L'action se déroule dans un appartement neuf et finit dans une séquence digne d'un survival. Le pire étant la fin complètement grotesque ou Jonathan, qui était tombé amoureux de la demoiselle, la retrouve et roucoule avec elle alors que cette dernière lui a menti, l'a manipulé et a quand même tenté de le voler.

Heureusement, il reste l'élément principale de cette seconde partie, centré sur le passé de Jonathan. Le jeune homme se rend au Congo pour découvrir la vérité sur l'incendie ayant causé la mort de ses parents.

Une partie passionnante et complexe, si elle n'était pas gâché par des éléments totalement hors sujet, rendant le tout extrêmement confus.

Au niveau des interprètes, ces derniers sont plutôt bon, même si Harry Treadaway demeure un peu falot pour le rôle principale.

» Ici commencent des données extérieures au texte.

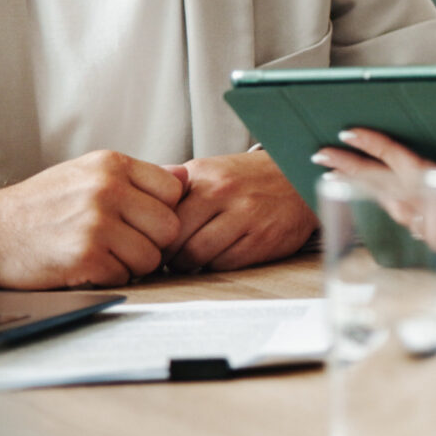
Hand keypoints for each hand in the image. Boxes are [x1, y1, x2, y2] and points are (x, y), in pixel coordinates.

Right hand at [0, 150, 187, 288]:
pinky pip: (125, 276)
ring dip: (131, 264)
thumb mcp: (87, 174)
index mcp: (111, 164)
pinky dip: (109, 277)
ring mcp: (96, 222)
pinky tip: (84, 266)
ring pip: (152, 257)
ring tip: (100, 253)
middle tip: (121, 244)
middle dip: (150, 242)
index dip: (161, 212)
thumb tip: (186, 178)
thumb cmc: (40, 206)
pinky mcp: (85, 257)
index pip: (174, 191)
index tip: (139, 221)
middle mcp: (107, 188)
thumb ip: (138, 177)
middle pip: (170, 227)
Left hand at [163, 150, 316, 273]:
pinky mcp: (263, 238)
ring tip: (192, 259)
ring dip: (190, 264)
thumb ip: (177, 191)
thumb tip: (137, 216)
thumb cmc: (248, 178)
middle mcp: (222, 192)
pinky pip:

Au final, une enquête policière parasité par des passages totalement inclassables, comme si Jodorowski avait fusionné avec l'univers de l'auteur des Rivières Pourpres, et un téléfilm bien supérieur à ce que le production télévisuelle française nous offre généralement. Une oeuvre ambitieuse qui, malheureusement, ne tient pas toutes ses promesses, mais mérite d'ètre salué pour son audace.